I’m not a safari girl—I never want to go on a safari. My safaris are all on the studio floor.
Helen Frankenthaler
By the time she died in Connecticut in 2011, Frankenthaler had taught at Harvard, Princeton and Yale, been the subject of numerous scholarly articles and books, and received many accolades including the National Medal of Arts. Mountains and Sea now hangs in the National Gallery of Art on extended loan.
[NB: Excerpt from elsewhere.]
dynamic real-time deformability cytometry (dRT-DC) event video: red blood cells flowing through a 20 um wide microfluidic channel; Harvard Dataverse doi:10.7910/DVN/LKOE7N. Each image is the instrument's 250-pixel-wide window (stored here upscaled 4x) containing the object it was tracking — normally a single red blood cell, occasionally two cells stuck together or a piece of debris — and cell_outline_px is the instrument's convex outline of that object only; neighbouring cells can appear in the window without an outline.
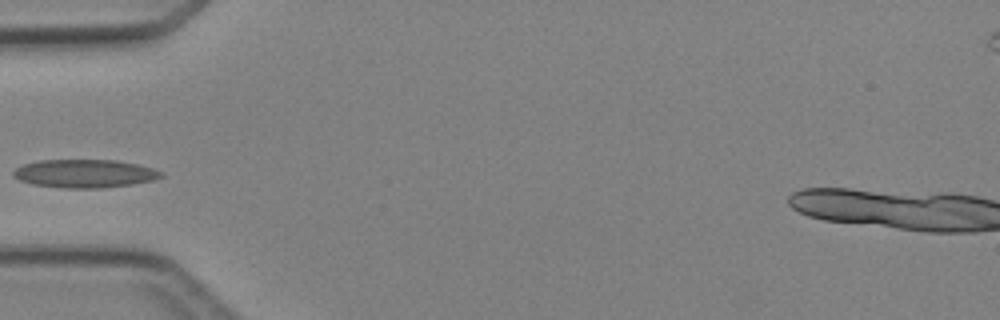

In her private life, unlike in her art, Frankenthaler always drew within the lines. “My life,” she told The New York Times in 1989, “is square and bourgeois. I like calm and continuity. I think as a person I’m very controlling, and I’m afraid of big risks. I’m not a skier or a mountain climber or a motorcyclist. And I’m not a safari girl—I never want to go on a safari. My safaris are all on the studio floor. That’s where I take my danger.” Perhaps as a result of her unabashedly square personality, she had her detractors: Some critics suggested her work, which shies from overt emotion and movement, was decorative and without depth. That’s not too surprising given her comments like this one, also from The New York Times in 1989: “What concerns me when I work is not whether the picture is a landscape, or whether it’s pastoral, or whether somebody will see a sunset in it. What concerns me is—did I make a beautiful picture?”